Exactly as they appear, output all of the records. Skip any images.

----- SUPPLIED RECORDS

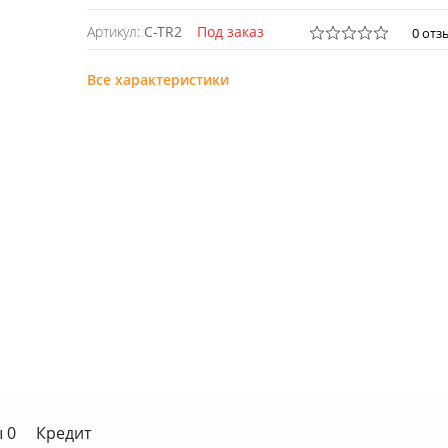
Артикул:
C-TR2
Под заказ
0 отз
Все характеристики
 0
Кредит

----------

# [FINAL ANSWER]
Артикул:
C-TR2
Под заказ
0 отз
Все характеристики
 0
Кредит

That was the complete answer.